Los que mueren son los otros. Dicho así, como despedida, es de paso un guiño —lengua en el cachete incluida— a lo que pensó Bataille de la muerte y que es, de algún modo, la otra cara de lo que señalaba Heidegger. Éste, nos definió a los humanos como seres para la muerte, los únicos seres con una consciencia histórica, pues sabemos que allá vamos todos; aquél, al pensar las experiencias límite entendió que el límite de la experiencia es aquella de la que jamás podré dar cuenta: mi propia muerte, cuya propiedad y apropiación queda así puesta en duda o cuando menos en suspenso: al ser lo único de lo que yo no puedo hablar habiendo tenido la experiencia. Aunque si por experiencia pensamos en darse cuenta de algo y poderlo contar, ni siquiera se puede decir eso en primera persona: tener la experiencia de morir. Al muero porque no muero habría que completarlo con un yo no muero porque si muero no puedo decir: he muerto. Los que mueren, son siempre los otros. Y eso, que mueran siempre los otros, nos hace responsables de sus muertes: los lloramos, los enterramos, los recordamos. Exigimos justicia en su nombre si su muerte lo demanda, porque ellos ya no pueden hacerlo y esperamos que, dado el caso, alguien lo haga por nosotros. La muerte, pues, que nunca es propiamente mía y de la que jamás tendré experiencia en carne propia, es una de esas —pocas— cosas que hace de los otros un nosotros.

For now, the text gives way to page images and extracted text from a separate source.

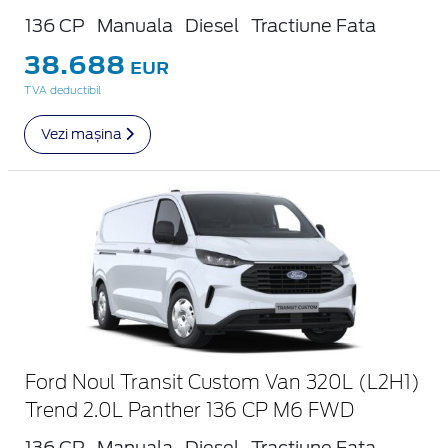
136 CP
Manuala
Diesel
Tractiune Fata
38.688
EUR
TVA deductibil
Vezi mașina
Ford Noul Transit Custom Van 320L (L2H1)
Trend 2.0L Panther 136 CP M6 FWD
136 CP
Manuala
Diesel
Tractiune Fata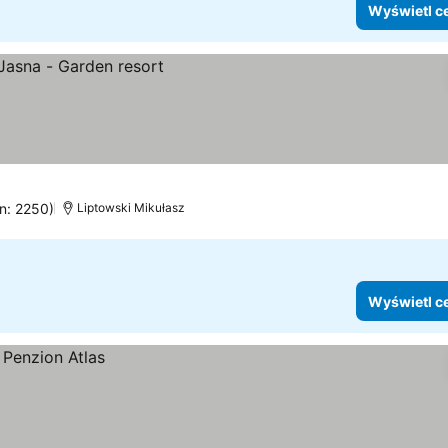
Wyświetl c
en: 2250)
Liptowski Mikułasz
Wyświetl c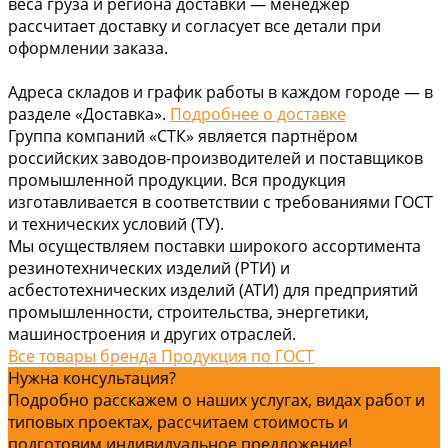
веса груза и региона доставки — менеджер
рассчитает доставку и согласует все детали при
оформлении заказа.
Адреса складов и график работы в каждом городе — в
разделе «Доставка».
Подробнее о доставке
Группа компаний «СТК» является партнёром
российских заводов-производителей и поставщиков
промышленной продукции. Вся продукция
изготавливается в соответствии с требованиями ГОСТ
и технических условий (ТУ).
Мы осуществляем поставки широкого ассортимента
резинотехнических изделий (РТИ) и
асбестотехнических изделий (АТИ) для предприятий
промышленности, строительства, энергетики,
машиностроения и других отраслей.
Все товары бренда Продукция по ГОСТ
Нужна консультация?
Подробно расскажем о наших услугах, видах работ и
типовых проектах, рассчитаем стоимость и
подготовим индивидуальное предложение!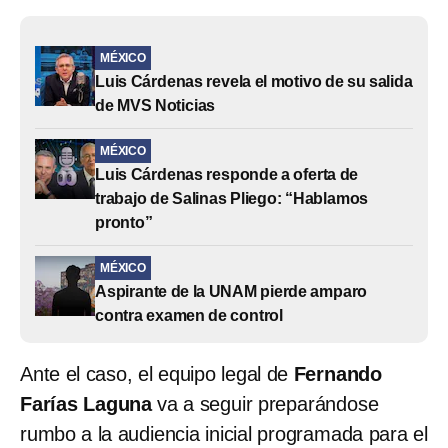
MÉXICO
Luis Cárdenas revela el motivo de su salida
de MVS Noticias
MÉXICO
Luis Cárdenas responde a oferta de
trabajo de Salinas Pliego: “Hablamos
pronto”
MÉXICO
Aspirante de la UNAM pierde amparo
contra examen de control
Ante el caso, el equipo legal de
Fernando
Farías Laguna
va a seguir preparándose
rumbo a la audiencia inicial programada para el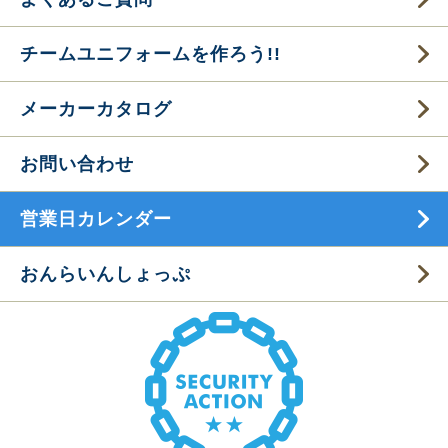
チームユニフォームを作ろう!!
メーカーカタログ
お問い合わせ
営業日カレンダー
おんらいんしょっぷ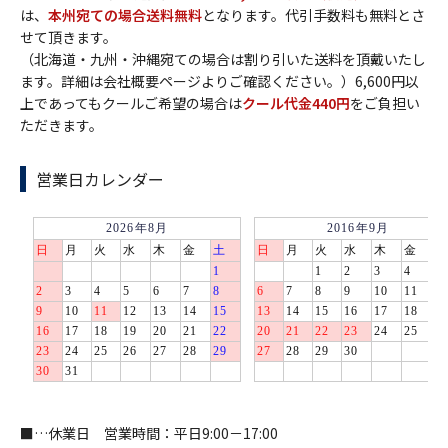
は、
本州宛ての場合送料無料
となります。代引手数料も無料とさ
せて頂きます。
（北海道・九州・沖縄宛ての場合は割り引いた送料を頂戴いたし
ます。詳細は会社概要ページよりご確認ください。）6,600円以
上であってもクールご希望の場合は
クール代金440円
をご負担い
ただきます。
営業日カレンダー
■…休業日 営業時間：平日9:00－17:00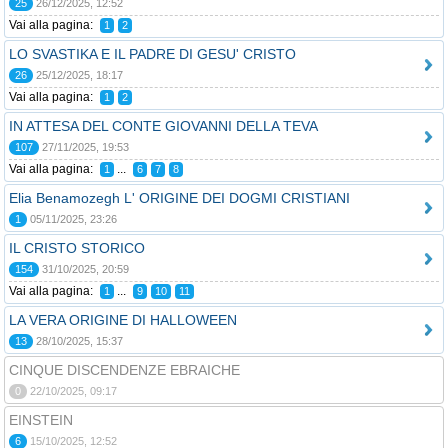
25
26/12/2025, 12:52
Vai alla pagina:
1
2
LO SVASTIKA E IL PADRE DI GESU' CRISTO
26
25/12/2025, 18:17
Vai alla pagina:
1
2
IN ATTESA DEL CONTE GIOVANNI DELLA TEVA
107
27/11/2025, 19:53
Vai alla pagina:
...
1
6
7
8
Elia Benamozegh L' ORIGINE DEI DOGMI CRISTIANI
1
05/11/2025, 23:26
IL CRISTO STORICO
154
31/10/2025, 20:59
Vai alla pagina:
...
1
9
10
11
LA VERA ORIGINE DI HALLOWEEN
13
28/10/2025, 15:37
CINQUE DISCENDENZE EBRAICHE
0
22/10/2025, 09:17
EINSTEIN
6
15/10/2025, 12:52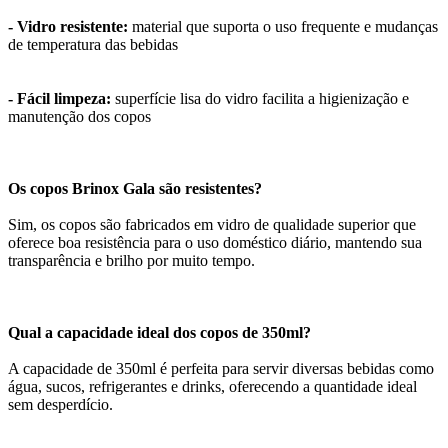
- Vidro resistente:
material que suporta o uso frequente e mudanças
de temperatura das bebidas
- Fácil limpeza:
superfície lisa do vidro facilita a higienização e
manutenção dos copos
Os copos Brinox Gala são resistentes?
Sim, os copos são fabricados em vidro de qualidade superior que
oferece boa resistência para o uso doméstico diário, mantendo sua
transparência e brilho por muito tempo.
Qual a capacidade ideal dos copos de 350ml?
A capacidade de 350ml é perfeita para servir diversas bebidas como
água, sucos, refrigerantes e drinks, oferecendo a quantidade ideal
sem desperdício.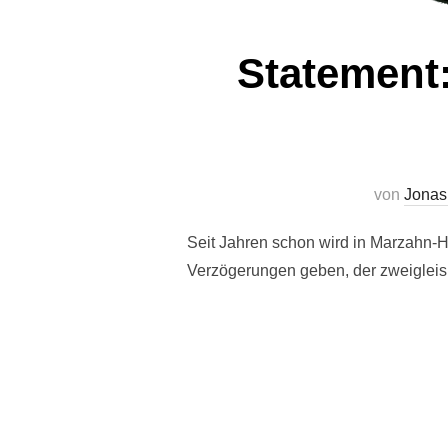
Statement
von
Jonas
Seit Jahren schon wird in Marzahn-Hel
Verzögerungen geben, der zweiglei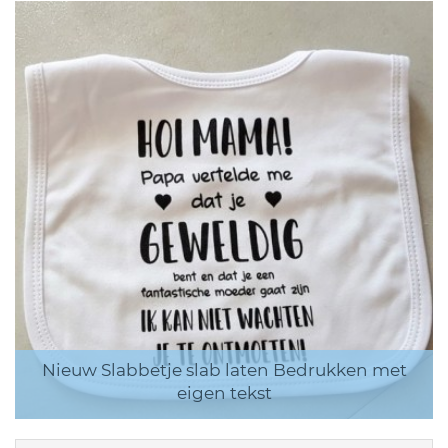
Nieuw Slabbetje slab laten Bedrukken met
eigen tekst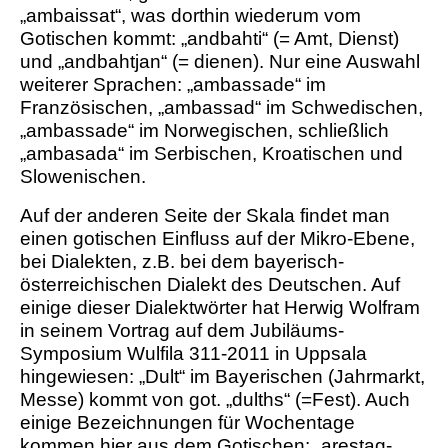
„ambaissat“, was dorthin wiederum vom
Gotischen kommt: „andbahti“ (= Amt, Dienst)
und „andbahtjan“ (= dienen). Nur eine Auswahl
weiterer Sprachen: „ambassade“ im
Französischen, „ambassad“ im Schwedischen,
„ambassade“ im Norwegischen, schließlich
„ambasada“ im Serbischen, Kroatischen und
Slowenischen.
Auf der anderen Seite der Skala findet man
einen gotischen Einfluss auf der Mikro-Ebene,
bei Dialekten, z.B. bei dem bayerisch-
österreichischen Dialekt des Deutschen. Auf
einige dieser Dialektwörter hat Herwig Wolfram
in seinem Vortrag auf dem Jubiläums-
Symposium Wulfila 311-2011 in Uppsala
hingewiesen: „Dult“ im Bayerischen (Jahrmarkt,
Messe) kommt von got. „dulths“ (=Fest). Auch
einige Bezeichnungen für Wochentage
kommen hier aus dem Gotischen: „arestag-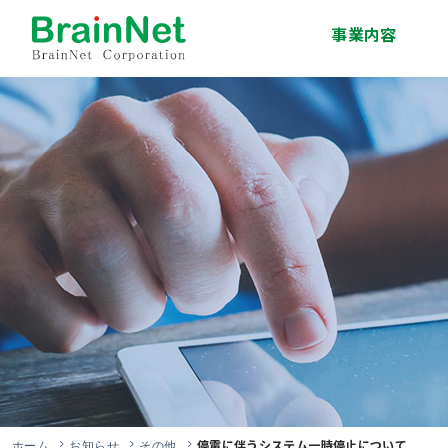
事業内容
システム開発事業
インフラサービス事
移動体通信事業
エンジニア派遣・人
技術研修事業
ソリューション事業
業
材紹介事業
停電に伴うシステム一時停止について
ホーム
お知らせ
その他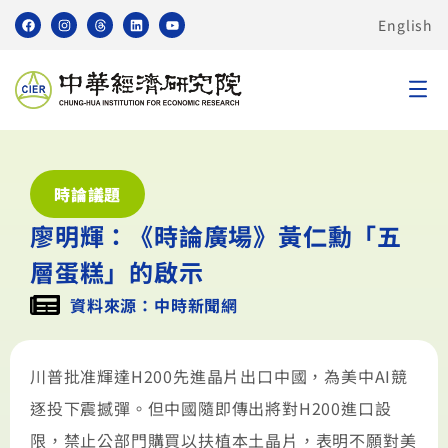
English
時論議題
廖明輝：《時論廣場》黃仁勳「五
層蛋糕」的啟示
資料來源：中時新聞網
川普批准輝達H200先進晶片出口中國，為美中AI競
逐投下震撼彈。但中國隨即傳出將對H200進口設
限，禁止公部門購買以扶植本土晶片，表明不願對美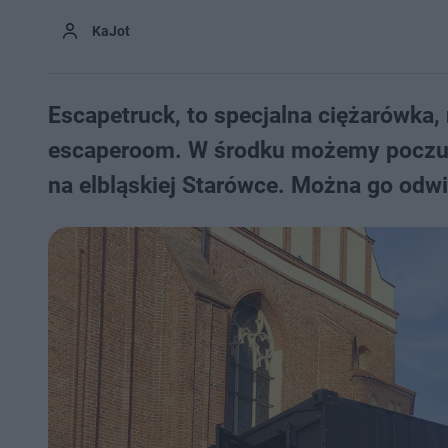
KaJot
Escapetruck, to specjalna ciężarówka, 
escaperoom. W środku możemy poczuć s
na elbląskiej Starówce. Można go odwie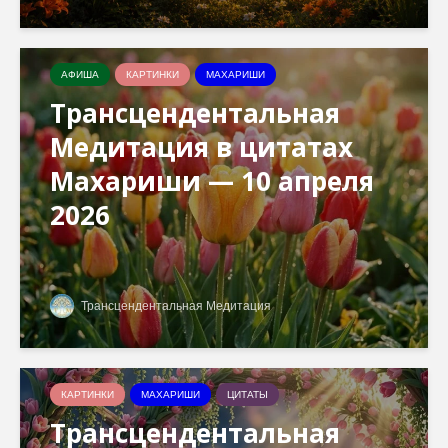
АФИША
КАРТИНКИ
МАХАРИШИ
Трансцендентальная
Медитация в цитатах
Махариши — 10 апреля
2026
Трансцендентальная Медитация
КАРТИНКИ
МАХАРИШИ
ЦИТАТЫ
Трансцендентальная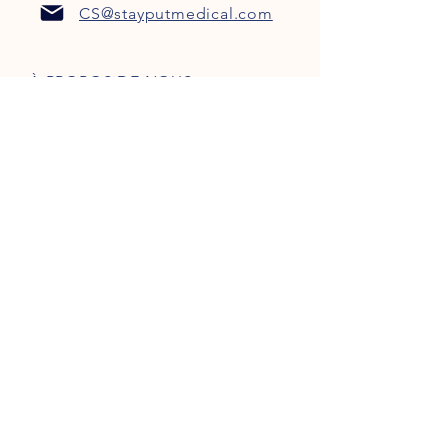
CS@stayputmedical.com
À PROPOS DE NOUS
FAQ
POLITIQUE DE CONFIDENTIALITÉ
TERMES ET CONDITIONS
Soyons sociaux !
™
Copyright 2022 @ StayPut
Médical |
Tous les droits sont réservés
Conçu par
Marketing intrépide, LLC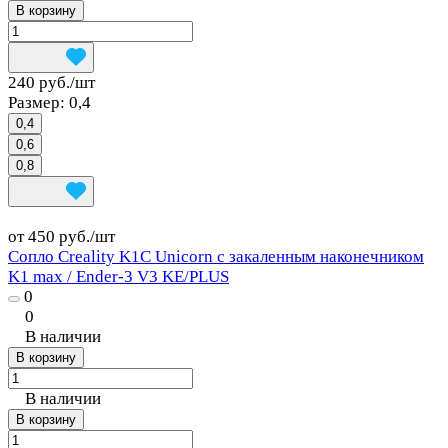
В корзину
240 руб./
шт
Размер:
0,4
0,4
0,6
0,8
от 450 руб./
шт
Сопло Creality K1C Unicorn с закаленным наконечником
K1 max / Ender-3 V3 KE/PLUS
0
0
В наличии
В корзину
В наличии
В корзину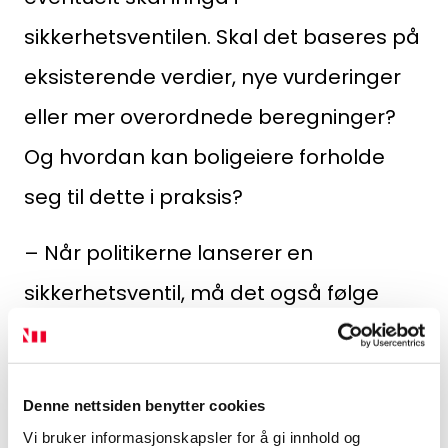
sikkerhetsventilen. Skal det baseres på
eksisterende verdier, nye vurderinger
eller mer overordnede beregninger?
Og hvordan kan boligeiere forholde
seg til dette i praksis?
– Når politikerne lanserer en
sikkerhetsventil, må det også følge
tydelige forklaringer. Uten klare
rammer skapes det usikkerhet hos
Denne nettsiden benytter cookies
vanlige boligeiere, sier Daniel Ø.
Vi bruker informasjonskapsler for å gi innhold og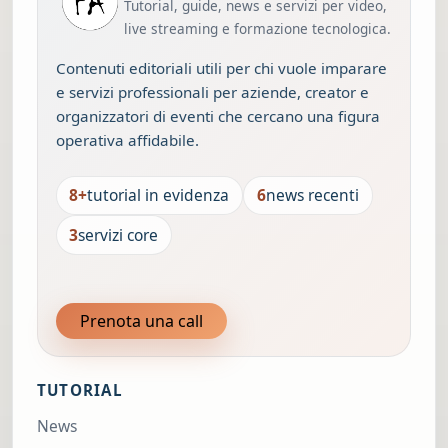
Tutorial, guide, news e servizi per video,
live streaming e formazione tecnologica.
Contenuti editoriali utili per chi vuole imparare
e servizi professionali per aziende, creator e
organizzatori di eventi che cercano una figura
operativa affidabile.
8+
tutorial in evidenza
6
news recenti
3
servizi core
Prenota una call
TUTORIAL
News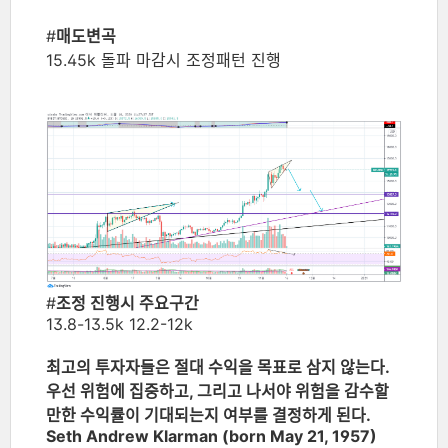
#
매도변곡
15.45k 돌파 마감시 조정패턴 진행
#
조정 진행시 주요구간
13.8-13.5k 12.2-12k
최고의 투자자들은 절대 수익을 목표로 삼지 않는다.
우선 위험에 집중하고, 그리고 나서야 위험을 감수할
만한 수익률이 기대되는지 여부를 결정하게 된다.
Seth Andrew Klarman (born May 21, 1957)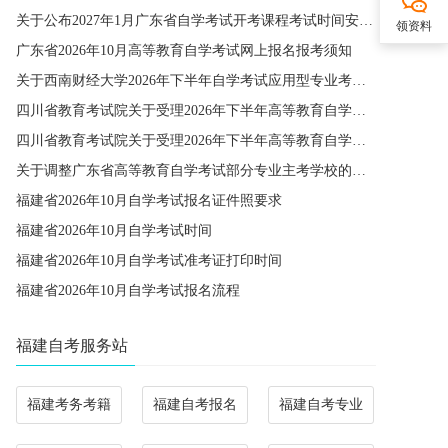
关于公布2027年1月广东省自学考试开考课程考试时间安排和使用教材的通知
领资料
广东省2026年10月高等教育自学考试网上报名报考须知
关于西南财经大学2026年下半年自学考试应用型专业考籍更改办理的通知
四川省教育考试院关于受理2026年下半年高等教育自学考试省际转考申请的通告
四川省教育考试院关于受理2026年下半年高等教育自学考试考籍更改申请的通告
关于调整广东省高等教育自学考试部分专业主考学校的通知
福建省2026年10月自学考试报名证件照要求
福建省2026年10月自学考试时间
福建省2026年10月自学考试准考证打印时间
福建省2026年10月自学考试报名流程
福建自考服务站
福建考务考籍
福建自考报名
福建自考专业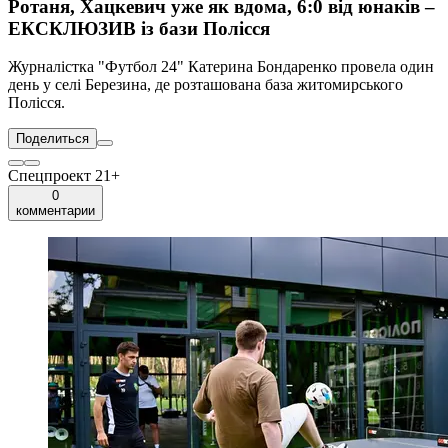
Ротаня, Хацкевич уже як вдома, 6:0 від юнаків –
ЕКСКЛЮЗИВ із бази Полісся
Журналістка "Футбол 24" Катерина Бондаренко провела один
день у селі Березина, де розташована база житомирського
Полісся.
Поделиться
Спецпроект 21+
0
комментарии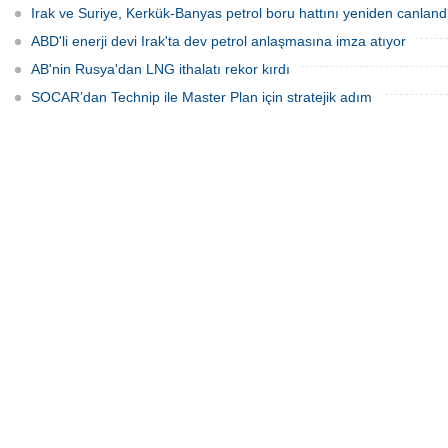
Irak ve Suriye, Kerkük-Banyas petrol boru hattını yeniden canland
ABD'li enerji devi Irak'ta dev petrol anlaşmasına imza atıyor
AB'nin Rusya'dan LNG ithalatı rekor kırdı
SOCAR’dan Technip ile Master Plan için stratejik adım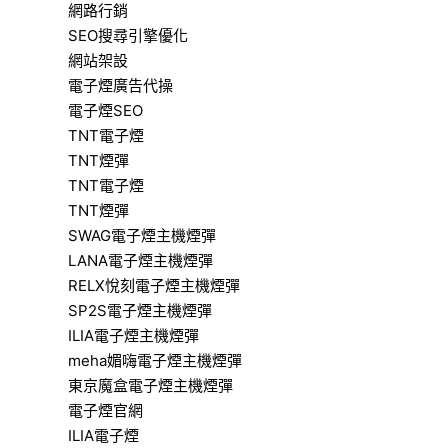
網路行銷
SEO搜尋引擎優化
網站架設
電子煙廣告代操
電子煙SEO
TNT電子煙
TNT煙彈
TNT電子煙
TNT煙彈
SWAG電子煙主機煙彈
LANA電子煙主機煙彈
RELX悅刻電子煙主機煙彈
SP2S電子煙主機煙彈
ILIA電子煙主機煙彈
meha媚嗨電子煙主機煙彈
東京魔盒電子煙主機煙彈
電子煙官網
ILIA電子煙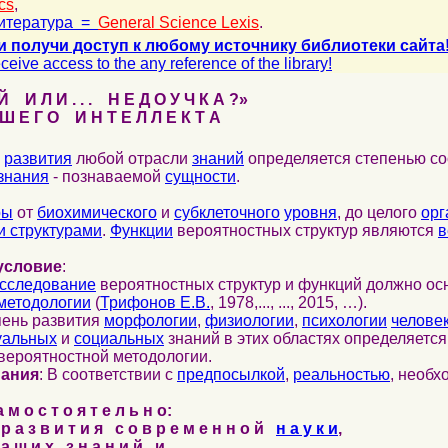
cs
,
итература =
General Science Lexis
.
и получи доступ к любому источнику библиотеки сайта
ceive access to the any reference of the library!
 И Л И . . . Н Е Д О У Ч К А ?»
 Е Г О И Н Т Е Л Л Е К Т А
развития
любой отрасли
знаний
определяется степенью со
знания
- познаваемой
сущности
.
ры
от
биохимического
и
субклеточного
уровня
, до целого
орг
 структурами
.
Функции
вероятностных структур являются
в
условие
:
сследование
вероятностных структур и функций должно ос
методологии
(
Трифонов Е.В.
, 1978,..., ..., 2015, …).
пень развития
морфологии
,
физиологии
,
психологии
челове
уальных
и
социальных
знаний в этих областях определяетс
вероятностной методологии.
нания
: В соответствии с
предпосылкой
,
реальностью
, необ
м о с т о я т е л ь н о:
р а з в и т и я с о в р е м е н н о й
н а у к и
,
а ш и х з н а н и й и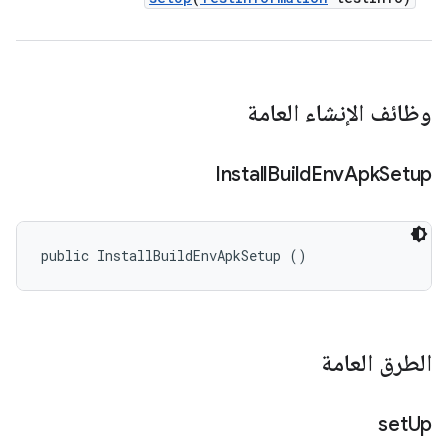
وظائف الإنشاء العامة
Install
Build
Env
Apk
Setup
public InstallBuildEnvApkSetup ()
الطرق العامة
set
Up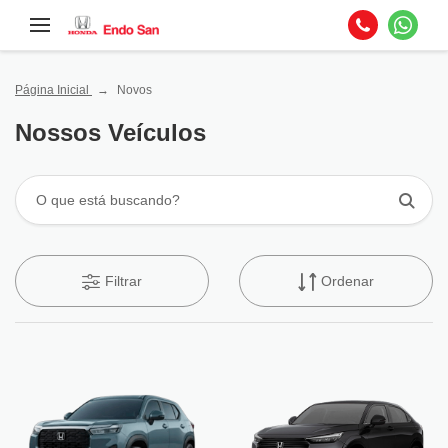
Página Inicial
Novos
Nossos Veículos
Filtrar
Ordenar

El 2 de octubre de 1968, el mismo día que Duchamp murió de golpe habiendo dejado dicho que siempre son los otros los que mueren, entraron miles de estudiantes a manifestarse en la Plaza de las Tres Culturas, en Tlatelolco, en la ciudad de México. Faltaban diez días para que iniciaran los Juegos Olímpicos que el gobierno mexicano había preparado con esmero para demostrar al mundo entero la cultura y el desarrollo del país. Un helicóptero volando sobre los manifestantes lanzó una bengala y de los edificios que rodean la plaza empezaron los disparos. Mataron a cientos o más, nunca se supo. ¿Quién los mató? Militares o paramilitares, los del guante. Hoy habríamos dicho que fue el Estado, entonces no era tan fácil decirlo. El que entonces era Presidente de la República tardó un año en asumir íntegramente la responsabilidad y lo hizo como si de un acto heroico se tratara: nos salvó del comunismo, dijo. Cuando se iban a cumplir 46 años de la matanza de Tlatelolco, el 26 de septiembre del 2014, un grupo de estudiantes de la Escuela Normal de Ayotzinapa se preparaba para ir a la marcha del 2 de octubre en varios autobuses tomados. En el camino los atacaron. Mataron a varios y 43 desaparecieron. ¿Quién los atacó? ¿Militares, paramilitares, narcos? Repetimos que fue el Estado y a cinco años se sigue investigando quiénes fueron responsables.
Son los otros los que mueren, nunca yo. Pero no son sólo ellos, los otros: son parte de nosotros y por eso no se olvidan.